▸ How to complete this task
In the passage on recoveries after recessions, restate the part starting with "So why is the" and going on through "longer to recover.", swapping "hypothesizes" for "suggests".

Analysts have not seen the 'v' rebound in GDP following the 2008-09 recession.

In the midst of an uncertain economy and a shaky (or questionable) recovery, analysts have regularly looked to the past for any hint of what is in store for global markets.

As Mark Wynne writes for the Federal Reserve Bank of Dallas, "Conventional wisdom holds that severe recessions are usually followed by strong recoveries." Despite the economy bouncing up after the Q2 1958, Q1 1961 and Q4 1984 recessions and the poor GDP seen in Q1 1975 (which didn't meet the author's recession metric), that "V" rebound has yet to appear following the most recent recession. The V-bound was also missing from the "milder downturn(s)" in 1990 and 2001.

So why is the most recent downturn different? Wynne hypothesizes this is because the 2008 recession was preceded by a banking crisis, which was not the case in all the aforementioned recessions. Banking crisis-related downturns are usually more serious, which is why it takes longer to recover.

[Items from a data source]
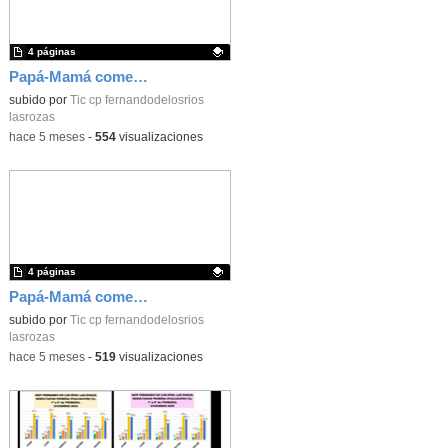
4 páginas
Papá-Mamá comensal Infantil 25-26_CEIP FDLR_Las Rozas
Contenido educativo.
subido por
Tic cp fernandodelosrios
lasrozas
-
hace 5 meses
-
554
visualizaciones
4 páginas
Papá-Mamá comensal Infantil 25-26_CEIP FDLR_Las Rozas
Contenido educativo.
subido por
Tic cp fernandodelosrios
lasrozas
-
hace 5 meses
-
519
visualizaciones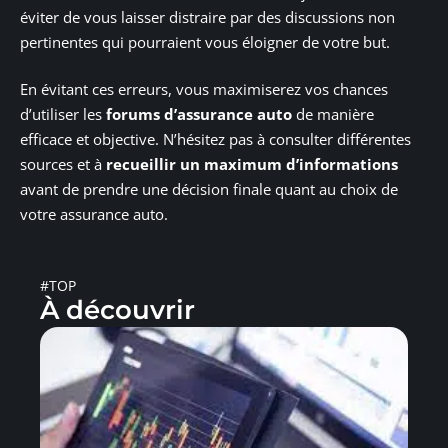
éviter de vous laisser distraire par des discussions non
pertinentes qui pourraient vous éloigner de votre but.
En évitant ces erreurs, vous maximiserez vos chances
d’utiliser les
forums d’assurance auto
de manière
efficace et objective. N’hésitez pas à consulter différentes
sources et à
recueillir un maximum d’informations
avant de prendre une décision finale quant au choix de
votre assurance auto.
#TOP
À découvrir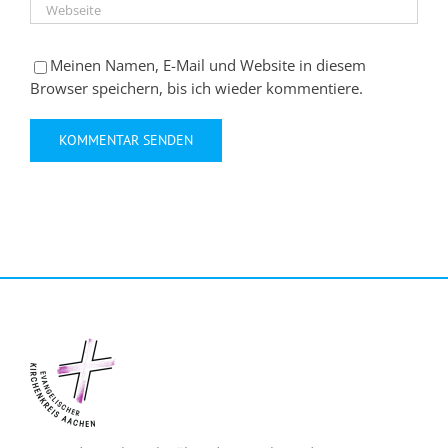
Meinen Namen, E-Mail und Website in diesem
Browser speichern, bis ich wieder kommentiere.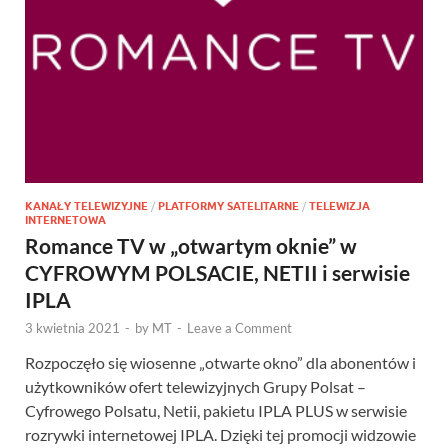
KANAŁY TELEWIZYJNE
/
PLATFORMY SATELITARNE
/
TELEWIZJA
INTERNETOWA
Romance TV w „otwartym oknie” w
CYFROWYM POLSACIE, NETII i serwisie
IPLA
3 kwietnia 2021
-
by
MT
-
Leave a Comment
Rozpoczęło się wiosenne „otwarte okno” dla abonentów i
użytkowników ofert telewizyjnych Grupy Polsat –
Cyfrowego Polsatu, Netii, pakietu IPLA PLUS w serwisie
rozrywki internetowej IPLA. Dzięki tej promocji widzowie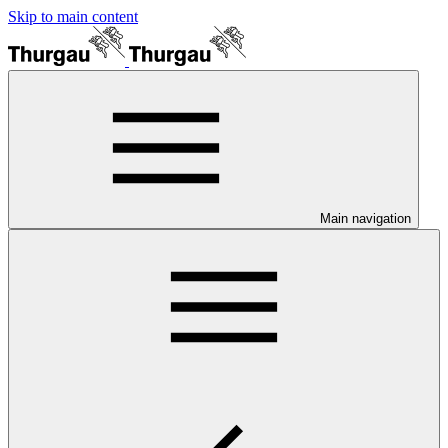
Skip to main content
Main navigation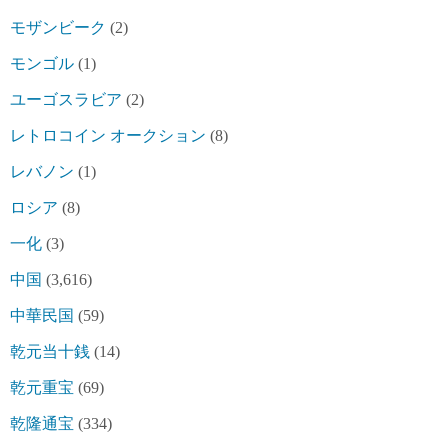
モザンビーク
(2)
モンゴル
(1)
ユーゴスラビア
(2)
レトロコイン オークション
(8)
レバノン
(1)
ロシア
(8)
一化
(3)
中国
(3,616)
中華民国
(59)
乾元当十銭
(14)
乾元重宝
(69)
乾隆通宝
(334)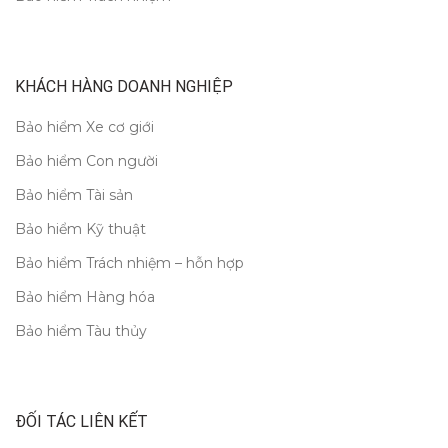
KHÁCH HÀNG DOANH NGHIỆP
Bảo hiểm Xe cơ giới
Bảo hiểm Con người
Bảo hiểm Tài sản
Bảo hiểm Kỹ thuật
Bảo hiểm Trách nhiệm – hỗn hợp
Bảo hiểm Hàng hóa
Bảo hiểm Tàu thủy
ĐỐI TÁC LIÊN KẾT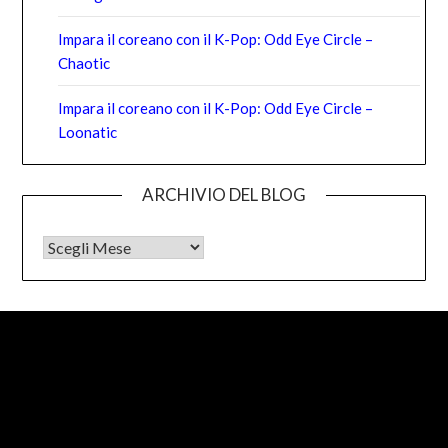
Impara il coreano con il K-Pop: Odd Eye Circle –
Chaotic
Impara il coreano con il K-Pop: Odd Eye Circle –
Loonatic
ARCHIVIO DEL BLOG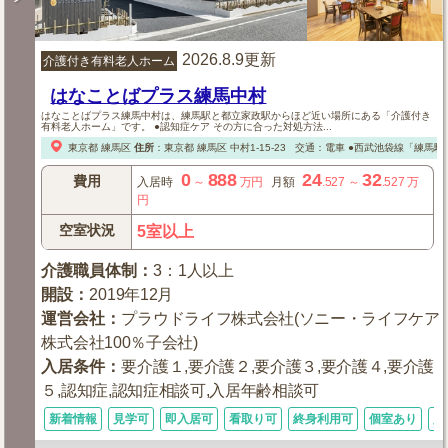
2026.8.9更新
介護付き有料老人ホーム
はなことばプラス練馬中村
はなことばプラス練馬中村は、練馬駅と都立家政駅からほど近い場所にある「介護付き
有料老人ホーム」です。 ●認知症ケア その方に合った対処方法...
東京都
練馬区
住所
：
東京都
練馬区
中村1-15-23
交通：電車
●西武池袋線「練馬駅」
0
888
24
32
費用
入居時
～
万円
月額
.527
～
.527
万
円
空室状況
5室以上
介護職員体制
：
3：1人以上
開設
：
2019年12月
運営会社
：
プラウドライフ株式会社(ソニー・ライフケア
株式会社100％子会社)
入居条件
：
要介護１,要介護２,要介護３,要介護４,要介護
５,認知症,認知症相談可,入居年齢相談可
新着情報
見学可
即入居可
看取り可
終身利用可
個室あり
入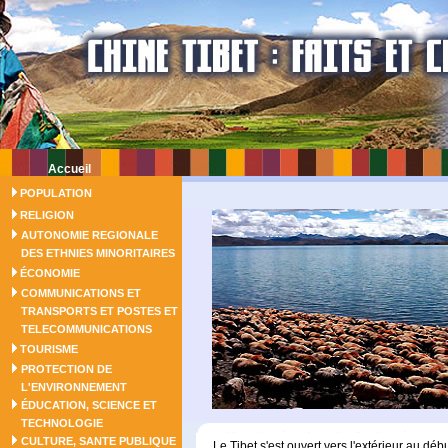
Accueil
POPULATION
RELIGION
AUTONOMIE REGIONALE
DES ETHNIES MINORITAIRES
ÉCONOMIE
COMMUNICATIONS ET
TRANSPORTS ET POSTES ET
TELECOMMUNICATIONS
TOURISME
PROTECTION DE
L'ENVIRONNEMENT
ÉDUCATION, SCIENCE ET
TECHNOLOGIE
CULTURE, SANTE PUBLIQUE
Le Tibet s'est ouvert vers l'extérieur au dé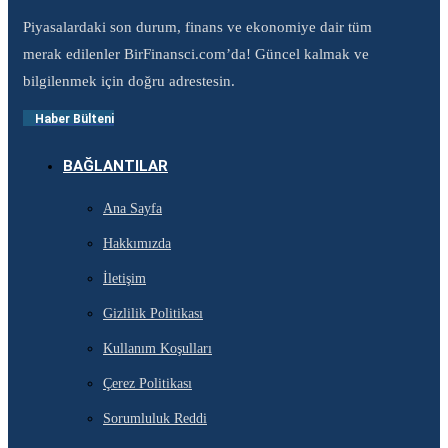
Piyasalardaki son durum, finans ve ekonomiye dair tüm
merak edilenler BirFinansci.com’da! Güncel kalmak ve
bilgilenmek için doğru adrestesin.
Haber Bülteni
BAĞLANTILAR
Ana Sayfa
Hakkımızda
İletişim
Gizlilik Politikası
Kullanım Koşulları
Çerez Politikası
Sorumluluk Reddi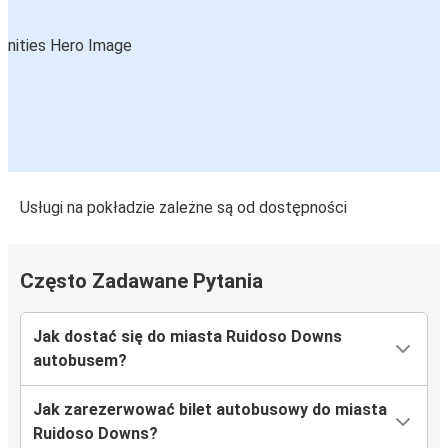
Usługi na pokładzie zależne są od dostępności
Często Zadawane Pytania
Jak dostać się do miasta Ruidoso Downs
autobusem?
Jak zarezerwować bilet autobusowy do miasta
Ruidoso Downs?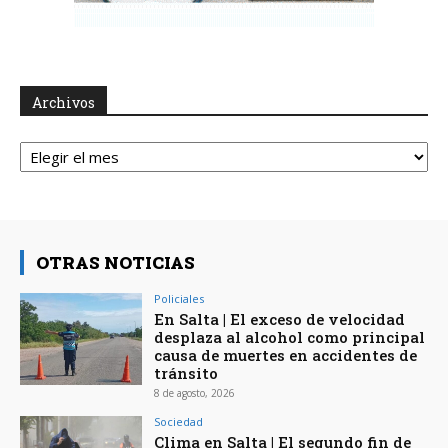
Archivos
Archivos
OTRAS NOTICIAS
Policiales
En Salta | El exceso de velocidad
desplaza al alcohol como principal
causa de muertes en accidentes de
tránsito
8 de agosto, 2026
Sociedad
Clima en Salta | El segundo fin de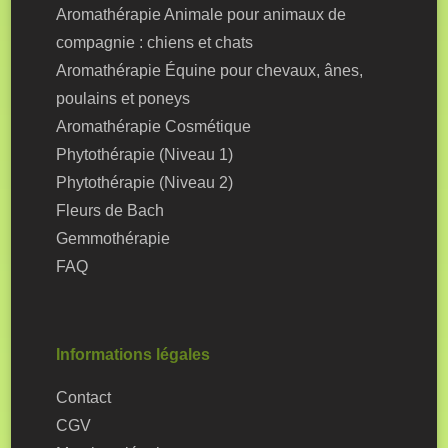
Aromathérapie Animale pour animaux de
compagnie : chiens et chats
Aromathérapie Équine pour chevaux, ânes,
poulains et poneys
Aromathérapie Cosmétique
Phytothérapie (Niveau 1)
Phytothérapie (Niveau 2)
Fleurs de Bach
Gemmothérapie
FAQ
Informations légales
Contact
CGV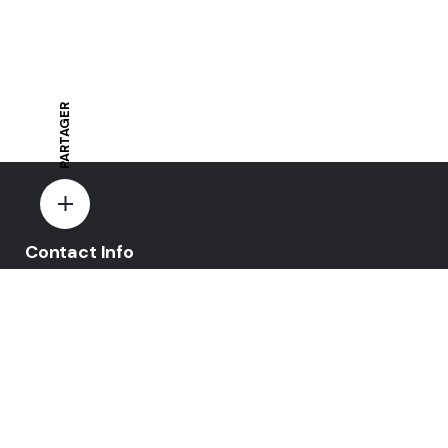
PARTAGER
Contact Info
E-mail:
yovo-mewi@hotmail.fr
Adresse:
Hazebrouck, France
Paiement par: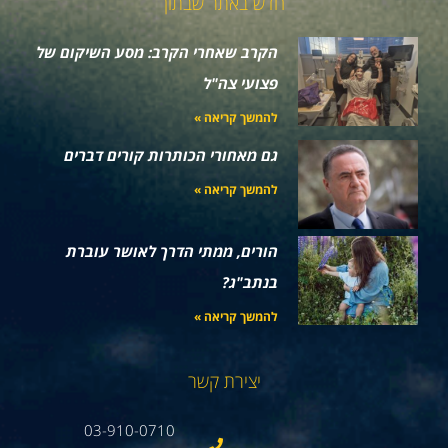
חדש באתר שבתון
הקרב שאחרי הקרב: מסע השיקום של
פצועי צה"ל
להמשך קריאה »
גם מאחורי הכותרות קורים דברים
להמשך קריאה »
הורים, ממתי הדרך לאושר עוברת
בנתב"ג?
להמשך קריאה »
יצירת קשר
03-910-0710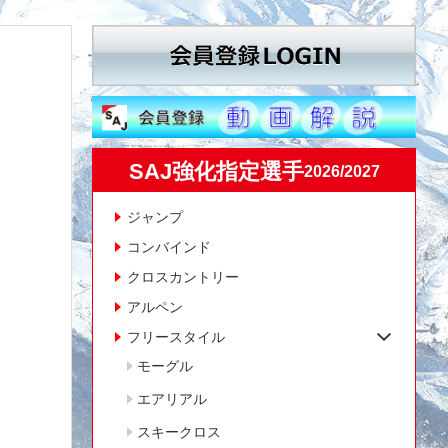
SAJ強化指定選手
2026/2027
ジャンプ
コンバインド
クロスカントリー
アルペン
フリースタイル
モーグル
エアリアル
スキークロス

▸ Response area
So why is the most recent downturn different? Wynne suggests this is because the 2008 recession was preceded by a banking crisis, which was not the case in all the aforementioned recessions. Banking crisis-related downturns are usually more serious, which is why it takes longer to recover.